PROBLEM TO WORK ON: A single number is the answer here: the count of lines in the data below that include the word "Daten".

DATA FOR THIS EXERCISE:

---------------

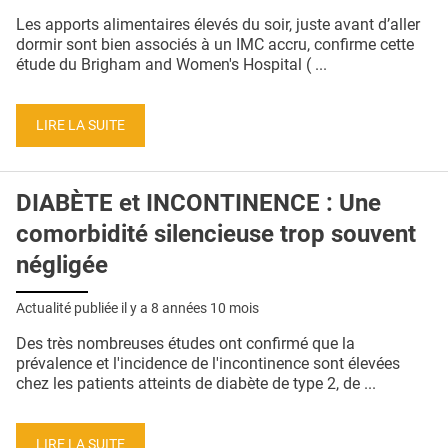
QUI SOMMES-NOUS ?
Les apports alimentaires élevés du soir, juste avant d’aller
dormir sont bien associés à un IMC accru, confirme cette
PUBLICITÉ
étude du Brigham and Women's Hospital ( ...
CONDITIONS GÉNÉRALES
LIRE LA SUITE
CONTACT
CRÉDITS
DIABÈTE et INCONTINENCE : Une
comorbidité silencieuse trop souvent
négligée
Actualité publiée il y a
8 années 10 mois
Des très nombreuses études ont confirmé que la
prévalence et l'incidence de l'incontinence sont élevées
chez les patients atteints de diabète de type 2, de ...
LIRE LA SUITE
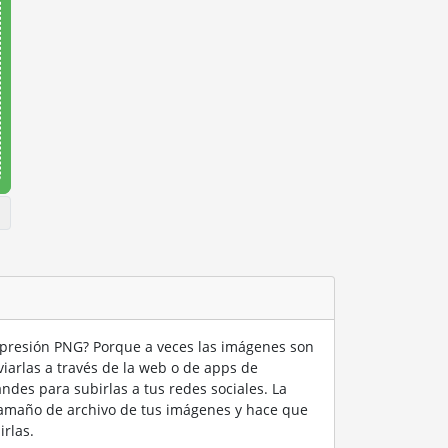
mpresión PNG? Porque a veces las imágenes son
arlas a través de la web o de apps de
des para subirlas a tus redes sociales. La
amaño de archivo de tus imágenes y hace que
irlas.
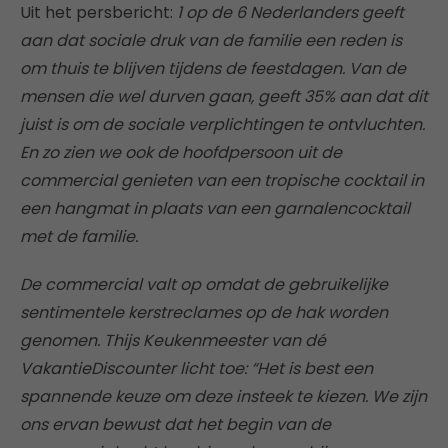
Uit het persbericht:
1 op de 6 Nederlanders geeft
aan dat sociale druk van de familie een reden is
om thuis te blijven tijdens de feestdagen. Van de
mensen die wel durven gaan, geeft 35% aan dat dit
juist is om de sociale verplichtingen te ontvluchten.
En zo zien we ook de hoofdpersoon uit de
commercial genieten van een tropische cocktail in
een hangmat in plaats van een garnalencocktail
met de familie.
De commercial valt op omdat de gebruikelijke
sentimentele kerstreclames op de hak worden
genomen. Thijs Keukenmeester van dé
VakantieDiscounter licht toe: “Het is best een
spannende keuze om deze insteek te kiezen. We zijn
ons ervan bewust dat het begin van de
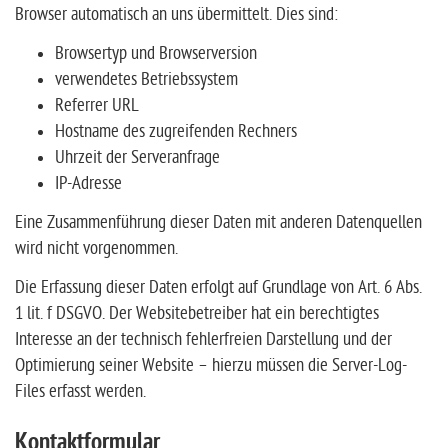
Browser automatisch an uns übermittelt. Dies sind:
Browsertyp und Browserversion
verwendetes Betriebssystem
Referrer URL
Hostname des zugreifenden Rechners
Uhrzeit der Serveranfrage
IP-Adresse
Eine Zusammenführung dieser Daten mit anderen Datenquellen
wird nicht vorgenommen.
Die Erfassung dieser Daten erfolgt auf Grundlage von Art. 6 Abs.
1 lit. f DSGVO. Der Websitebetreiber hat ein berechtigtes
Interesse an der technisch fehlerfreien Darstellung und der
Optimierung seiner Website – hierzu müssen die Server-Log-
Files erfasst werden.
Kontaktformular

---------------

EXERCISE OUTPUT: 2